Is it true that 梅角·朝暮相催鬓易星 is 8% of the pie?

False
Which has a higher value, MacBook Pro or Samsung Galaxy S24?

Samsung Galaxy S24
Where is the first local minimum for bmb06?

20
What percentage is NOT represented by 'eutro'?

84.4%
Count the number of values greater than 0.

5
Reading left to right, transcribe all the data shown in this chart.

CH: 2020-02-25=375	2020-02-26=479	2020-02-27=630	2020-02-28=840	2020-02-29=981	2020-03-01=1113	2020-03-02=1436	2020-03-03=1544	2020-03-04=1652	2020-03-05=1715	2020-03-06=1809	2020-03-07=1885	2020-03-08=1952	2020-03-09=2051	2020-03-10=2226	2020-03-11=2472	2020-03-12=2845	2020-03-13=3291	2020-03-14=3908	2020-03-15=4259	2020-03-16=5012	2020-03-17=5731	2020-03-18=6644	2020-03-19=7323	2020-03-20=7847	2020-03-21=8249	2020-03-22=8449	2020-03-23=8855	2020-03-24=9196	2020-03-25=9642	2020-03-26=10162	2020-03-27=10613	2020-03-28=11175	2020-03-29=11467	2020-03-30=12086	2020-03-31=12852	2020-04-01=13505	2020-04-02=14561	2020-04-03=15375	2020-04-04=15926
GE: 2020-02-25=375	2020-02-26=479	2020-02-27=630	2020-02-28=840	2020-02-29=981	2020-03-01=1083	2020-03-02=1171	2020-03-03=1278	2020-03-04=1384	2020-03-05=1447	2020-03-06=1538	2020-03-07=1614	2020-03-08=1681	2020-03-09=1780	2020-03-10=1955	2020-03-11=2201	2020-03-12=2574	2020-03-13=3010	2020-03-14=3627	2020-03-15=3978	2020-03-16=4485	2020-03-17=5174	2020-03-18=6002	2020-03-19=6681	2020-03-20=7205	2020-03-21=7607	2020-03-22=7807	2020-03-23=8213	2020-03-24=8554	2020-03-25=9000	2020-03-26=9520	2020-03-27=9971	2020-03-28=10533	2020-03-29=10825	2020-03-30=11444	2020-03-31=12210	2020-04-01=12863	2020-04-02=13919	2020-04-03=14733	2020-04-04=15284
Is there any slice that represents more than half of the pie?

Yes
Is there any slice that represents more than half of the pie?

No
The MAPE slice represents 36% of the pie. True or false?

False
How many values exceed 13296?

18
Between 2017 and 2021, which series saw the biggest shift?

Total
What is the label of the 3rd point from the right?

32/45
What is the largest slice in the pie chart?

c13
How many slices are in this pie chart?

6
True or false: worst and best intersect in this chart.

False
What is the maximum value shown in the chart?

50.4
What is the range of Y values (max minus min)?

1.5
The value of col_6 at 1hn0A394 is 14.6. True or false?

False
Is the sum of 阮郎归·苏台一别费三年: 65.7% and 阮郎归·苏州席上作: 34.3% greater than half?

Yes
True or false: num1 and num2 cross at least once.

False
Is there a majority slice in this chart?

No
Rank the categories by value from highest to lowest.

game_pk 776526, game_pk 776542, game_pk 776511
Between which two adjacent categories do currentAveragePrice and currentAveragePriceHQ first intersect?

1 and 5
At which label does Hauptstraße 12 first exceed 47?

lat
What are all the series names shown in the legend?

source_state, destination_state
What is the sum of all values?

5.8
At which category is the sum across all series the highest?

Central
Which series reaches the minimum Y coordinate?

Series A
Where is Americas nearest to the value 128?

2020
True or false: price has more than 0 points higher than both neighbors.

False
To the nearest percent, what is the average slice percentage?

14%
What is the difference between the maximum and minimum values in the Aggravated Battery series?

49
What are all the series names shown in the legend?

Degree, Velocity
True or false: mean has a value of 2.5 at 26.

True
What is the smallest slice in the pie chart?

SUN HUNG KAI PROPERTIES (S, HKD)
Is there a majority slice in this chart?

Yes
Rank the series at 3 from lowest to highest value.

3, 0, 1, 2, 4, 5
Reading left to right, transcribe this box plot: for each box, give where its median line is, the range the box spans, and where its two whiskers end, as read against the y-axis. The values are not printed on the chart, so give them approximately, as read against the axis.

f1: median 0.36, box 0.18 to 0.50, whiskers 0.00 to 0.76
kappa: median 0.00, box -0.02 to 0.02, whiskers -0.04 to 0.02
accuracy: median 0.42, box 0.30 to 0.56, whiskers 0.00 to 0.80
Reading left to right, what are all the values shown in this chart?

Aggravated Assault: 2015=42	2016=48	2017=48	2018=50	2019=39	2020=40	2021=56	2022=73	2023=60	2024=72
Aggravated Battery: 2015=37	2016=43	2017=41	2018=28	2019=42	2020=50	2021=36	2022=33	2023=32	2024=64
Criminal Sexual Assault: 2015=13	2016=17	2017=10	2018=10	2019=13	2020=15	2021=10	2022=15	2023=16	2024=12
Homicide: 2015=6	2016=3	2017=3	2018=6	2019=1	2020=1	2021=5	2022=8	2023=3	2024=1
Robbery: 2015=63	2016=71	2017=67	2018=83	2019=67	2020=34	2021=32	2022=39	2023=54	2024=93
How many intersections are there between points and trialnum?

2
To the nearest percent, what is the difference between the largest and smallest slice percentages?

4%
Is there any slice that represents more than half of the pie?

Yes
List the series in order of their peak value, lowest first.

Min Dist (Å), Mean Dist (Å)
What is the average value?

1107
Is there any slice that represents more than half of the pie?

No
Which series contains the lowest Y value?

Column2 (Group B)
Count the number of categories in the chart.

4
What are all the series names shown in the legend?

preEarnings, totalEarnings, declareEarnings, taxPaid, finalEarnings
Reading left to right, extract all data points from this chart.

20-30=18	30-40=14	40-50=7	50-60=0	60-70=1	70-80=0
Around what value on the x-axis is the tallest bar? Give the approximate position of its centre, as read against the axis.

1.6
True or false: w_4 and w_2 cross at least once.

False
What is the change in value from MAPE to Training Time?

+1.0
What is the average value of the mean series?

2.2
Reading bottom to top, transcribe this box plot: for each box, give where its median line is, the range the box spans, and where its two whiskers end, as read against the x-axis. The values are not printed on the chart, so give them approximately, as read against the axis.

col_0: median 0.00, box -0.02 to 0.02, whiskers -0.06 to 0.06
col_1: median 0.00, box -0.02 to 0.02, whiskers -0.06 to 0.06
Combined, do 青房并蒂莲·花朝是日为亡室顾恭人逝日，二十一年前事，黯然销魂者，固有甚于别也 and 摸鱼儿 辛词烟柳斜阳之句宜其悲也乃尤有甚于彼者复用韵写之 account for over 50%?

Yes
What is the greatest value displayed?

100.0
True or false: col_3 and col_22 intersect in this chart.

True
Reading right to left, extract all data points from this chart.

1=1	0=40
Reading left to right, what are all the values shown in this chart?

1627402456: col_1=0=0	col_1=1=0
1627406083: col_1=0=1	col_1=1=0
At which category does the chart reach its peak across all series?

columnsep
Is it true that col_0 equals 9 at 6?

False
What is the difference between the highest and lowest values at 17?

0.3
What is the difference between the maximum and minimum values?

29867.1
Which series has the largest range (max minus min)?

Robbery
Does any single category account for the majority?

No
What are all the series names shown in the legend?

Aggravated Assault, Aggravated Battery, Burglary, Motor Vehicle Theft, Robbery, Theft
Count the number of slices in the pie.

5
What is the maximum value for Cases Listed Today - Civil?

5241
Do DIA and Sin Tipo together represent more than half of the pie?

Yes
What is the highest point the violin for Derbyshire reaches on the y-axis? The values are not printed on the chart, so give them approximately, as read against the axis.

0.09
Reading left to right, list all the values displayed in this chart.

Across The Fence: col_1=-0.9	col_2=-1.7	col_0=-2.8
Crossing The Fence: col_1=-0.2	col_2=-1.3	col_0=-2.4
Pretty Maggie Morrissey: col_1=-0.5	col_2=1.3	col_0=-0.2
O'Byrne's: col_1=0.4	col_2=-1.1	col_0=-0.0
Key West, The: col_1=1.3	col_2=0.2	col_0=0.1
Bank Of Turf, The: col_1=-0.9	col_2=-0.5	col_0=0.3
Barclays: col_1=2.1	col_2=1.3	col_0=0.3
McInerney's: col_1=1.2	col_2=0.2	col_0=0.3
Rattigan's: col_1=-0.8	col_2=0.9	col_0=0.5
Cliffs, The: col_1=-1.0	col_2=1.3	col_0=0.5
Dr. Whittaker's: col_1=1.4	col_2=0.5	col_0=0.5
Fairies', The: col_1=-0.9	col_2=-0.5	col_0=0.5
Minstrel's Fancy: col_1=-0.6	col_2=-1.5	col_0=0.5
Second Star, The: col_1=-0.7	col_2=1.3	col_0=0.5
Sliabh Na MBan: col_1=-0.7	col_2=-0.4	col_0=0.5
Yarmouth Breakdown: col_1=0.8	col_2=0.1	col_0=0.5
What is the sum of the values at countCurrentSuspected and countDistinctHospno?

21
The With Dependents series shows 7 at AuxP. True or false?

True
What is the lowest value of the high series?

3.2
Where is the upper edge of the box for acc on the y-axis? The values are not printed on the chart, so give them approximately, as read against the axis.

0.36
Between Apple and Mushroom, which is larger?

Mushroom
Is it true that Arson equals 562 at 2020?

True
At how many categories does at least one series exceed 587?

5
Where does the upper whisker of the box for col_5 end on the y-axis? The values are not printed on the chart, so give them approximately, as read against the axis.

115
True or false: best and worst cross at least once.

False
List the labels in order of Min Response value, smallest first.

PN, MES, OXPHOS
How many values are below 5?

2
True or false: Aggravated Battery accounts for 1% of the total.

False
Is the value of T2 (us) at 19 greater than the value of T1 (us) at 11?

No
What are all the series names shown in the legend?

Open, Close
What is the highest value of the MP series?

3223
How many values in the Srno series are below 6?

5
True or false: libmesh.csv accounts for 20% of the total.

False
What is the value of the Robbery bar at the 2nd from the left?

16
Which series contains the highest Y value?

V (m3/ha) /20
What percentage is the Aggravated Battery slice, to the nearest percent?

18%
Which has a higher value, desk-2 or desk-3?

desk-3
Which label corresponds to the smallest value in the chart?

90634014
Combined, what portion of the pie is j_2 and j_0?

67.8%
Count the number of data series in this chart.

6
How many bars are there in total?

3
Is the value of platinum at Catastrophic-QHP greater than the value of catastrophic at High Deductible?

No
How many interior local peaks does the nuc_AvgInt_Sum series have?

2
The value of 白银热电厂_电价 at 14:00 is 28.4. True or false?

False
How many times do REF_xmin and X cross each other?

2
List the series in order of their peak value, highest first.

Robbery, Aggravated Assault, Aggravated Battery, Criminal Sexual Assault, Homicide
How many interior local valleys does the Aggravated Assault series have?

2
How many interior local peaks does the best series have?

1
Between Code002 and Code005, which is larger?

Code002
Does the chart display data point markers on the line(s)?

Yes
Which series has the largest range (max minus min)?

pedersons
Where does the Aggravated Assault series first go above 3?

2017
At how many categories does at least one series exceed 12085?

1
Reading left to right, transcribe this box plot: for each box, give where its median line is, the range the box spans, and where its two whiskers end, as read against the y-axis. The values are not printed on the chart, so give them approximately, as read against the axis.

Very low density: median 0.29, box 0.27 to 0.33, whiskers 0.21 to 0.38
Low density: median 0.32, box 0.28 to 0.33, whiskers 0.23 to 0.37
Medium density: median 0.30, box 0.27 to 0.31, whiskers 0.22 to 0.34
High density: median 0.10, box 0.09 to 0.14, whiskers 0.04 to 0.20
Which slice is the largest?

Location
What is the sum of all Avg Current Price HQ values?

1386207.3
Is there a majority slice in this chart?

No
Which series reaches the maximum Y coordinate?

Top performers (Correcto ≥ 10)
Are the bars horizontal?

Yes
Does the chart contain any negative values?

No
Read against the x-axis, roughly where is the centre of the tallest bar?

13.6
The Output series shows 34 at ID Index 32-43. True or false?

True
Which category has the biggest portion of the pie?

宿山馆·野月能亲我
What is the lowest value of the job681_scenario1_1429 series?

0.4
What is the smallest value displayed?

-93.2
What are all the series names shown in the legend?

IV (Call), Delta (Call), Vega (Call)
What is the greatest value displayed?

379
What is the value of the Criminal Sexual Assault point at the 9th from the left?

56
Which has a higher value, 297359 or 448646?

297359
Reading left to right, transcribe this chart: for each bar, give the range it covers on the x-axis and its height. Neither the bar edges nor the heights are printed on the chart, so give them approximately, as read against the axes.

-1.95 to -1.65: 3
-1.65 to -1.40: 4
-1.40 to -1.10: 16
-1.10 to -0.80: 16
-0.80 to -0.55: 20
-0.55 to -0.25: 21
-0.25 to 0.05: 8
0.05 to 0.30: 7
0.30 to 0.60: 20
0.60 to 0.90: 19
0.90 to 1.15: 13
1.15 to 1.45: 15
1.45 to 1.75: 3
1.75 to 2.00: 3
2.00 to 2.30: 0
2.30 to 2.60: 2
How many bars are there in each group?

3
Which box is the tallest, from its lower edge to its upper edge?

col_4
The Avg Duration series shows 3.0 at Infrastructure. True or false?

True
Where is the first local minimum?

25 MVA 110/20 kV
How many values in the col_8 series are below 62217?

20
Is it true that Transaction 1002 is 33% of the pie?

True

TASK GOAL: Pull out each line in the items above that contains the word "difference".

FINISHED TASK:
What is the difference between the maximum and minimum values in the Aggravated Battery series?
To the nearest percent, what is the difference between the largest and smallest slice percentages?
What is the difference between the highest and lowest values at 17?
What is the difference between the maximum and minimum values?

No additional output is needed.